It was an old manor-house, not a deserted convent, as you might suppose by the name. The conventual buildings from which no doubt the place had taken its name, had dropped away, bit by bit, leaving nothing but one wall of the chapel, now closely veiled and mantled with ivy, behind the orchard, about a quarter of a mile from the house. The lands were Church lands, but the house was a lay house, of an older date than the family who had inhabited it from Henry VIII.’s time, when the priory was destroyed, and its possessions transferred to the manor. No one could tell very clearly how this transfer was made, or how the family of Austins came into being. Before that period no trace of them was to be found. They sprang up all at once, not rising gradually into power, but appearing full-blown as proprietors of the manor, and possessors of all the confiscated lands. There was a tradition in the family of some wild, tragical union of an emancipated nun with a secularized friar – a kind of repetition of Luther and his Catherine, but with results less comfortable than those which followed the marriage of those German souls. With the English convertites the issue was not happy, as the story goes. Their broken vows haunted them; their possessions, which were not theirs, but the Church’s, lay heavy on their consciences; and they died early, leaving descendants with whose history a thread of perpetual misfortune was woven. The family history ran in a succession of long minorities, the line of inheritance gliding from one branch to the other, the direct thread breaking constantly. To die young, and leave orphan children behind; or to die younger still, letting the line drop and fall back upon cadets of the house, was the usual fate of the Austins of Whiteladies – unfortunate people who bore the traces of their original sin in their very name.
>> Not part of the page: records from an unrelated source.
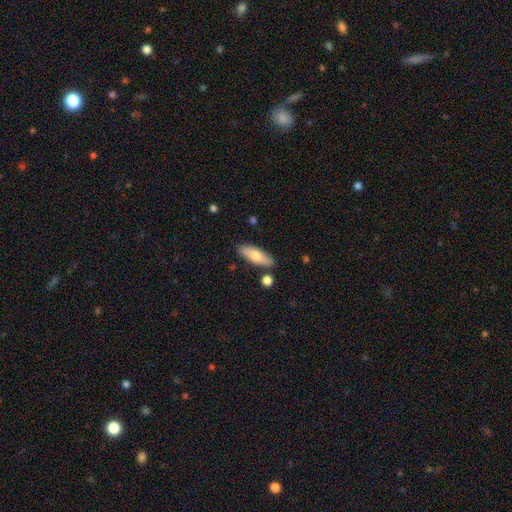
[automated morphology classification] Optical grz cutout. It shows a smooth galaxy with no disk features (72%) that is in between round and cigar-shaped (60%). Merging: none (82%).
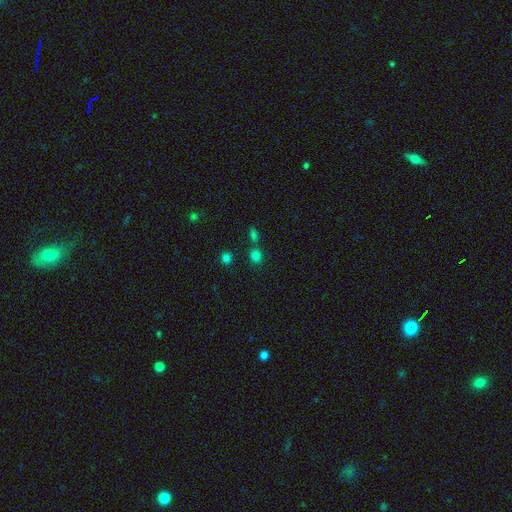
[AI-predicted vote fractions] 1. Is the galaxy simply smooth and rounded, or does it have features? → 77% smooth, 18% star or artifact, 5% featured or disk.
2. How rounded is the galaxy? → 76% round, 23% in between, 1% cigar-shaped.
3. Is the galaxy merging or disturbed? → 71% none, 17% merger, 9% minor disturbance, 3% major disturbance.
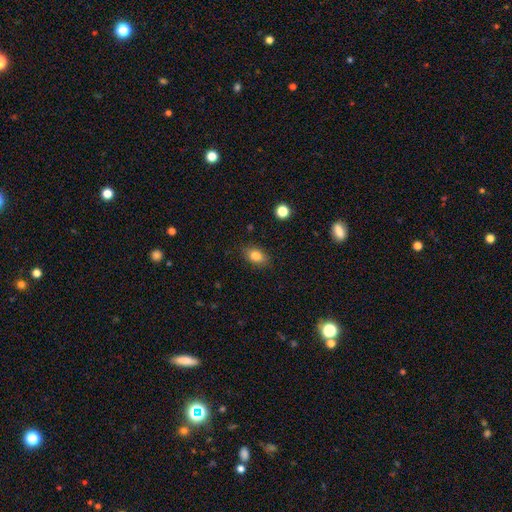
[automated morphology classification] Smooth or featured?
  - smooth: 83% *
  - star or artifact: 10%
  - featured or disk: 7%
How rounded?
  - in between: 81% *
  - round: 17%
  - cigar-shaped: 2%
Merging?
  - none: 84% *
  - minor disturbance: 12%
  - major disturbance: 3%
  - merger: 1%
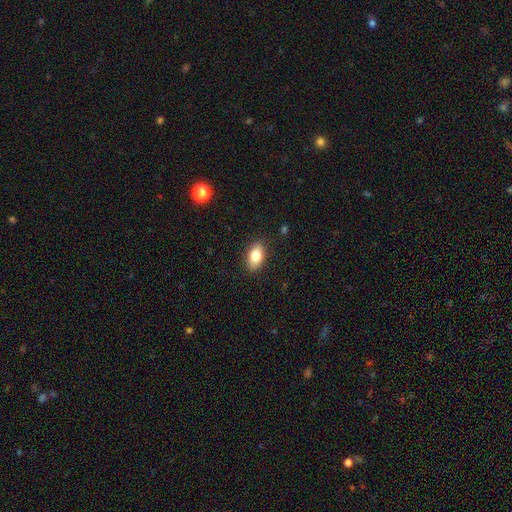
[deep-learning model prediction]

Miss Susan Austin was, at the moment when this story begins, seated in the porch of the manor, on a blazing day of July, when every scrap of shade was grateful and pleasant, and when the deep coolness of the old-fashioned porch was a kind of paradise. It was a very fine old house, half brick, half timber; the eaves of the high gables carved into oaken lace-work; the lattice casements shining out of velvet clothing of ivy; and the great projecting window of the old hall, stepping out upon the velvet lawn, all glass from roof to ground, with only one richly-carved strip of panelling to frame it into the peaked roof. The door stood wide open, showing a long passage floored with red bricks, one wall of which was all casement, the other broken by carved and comely oaken doors, three or four centuries old. The porch was a little wider than the passage, and had a mullioned window in it, by the side of the great front opening, all clustered over with climbing roses. Looking out from the red-floored passage, the eye went past Miss Susan in the porch, to the sweet, luxuriant greenness of the lime-trees on the farther side of the lawn, which ended the prospect. The lawn was velvet green; the trees were silken soft, and laden with blossoms; the roses fluttered in at the open porch window, and crept about the door. Every beam in the long passage, every door, the continuous line of casement, the many turns by which this corridor led, meandering, with wealth of cool and airy space, toward the house, were all centuries old, bearing the stamp of distant generations upon the carved wood and endless windings; but without, everything was young and sunny, – grass and daisies and lime-blossoms, bees humming, birds twittering, the roses waving up and down in the soft wind. I wish the figure of Miss Susan had belonged to this part of the landscape; but, alas! historical accuracy forbids romancing. She was the virtual mistress of the house, in absence of a better; but she was not young, nor had she been so for many a long day.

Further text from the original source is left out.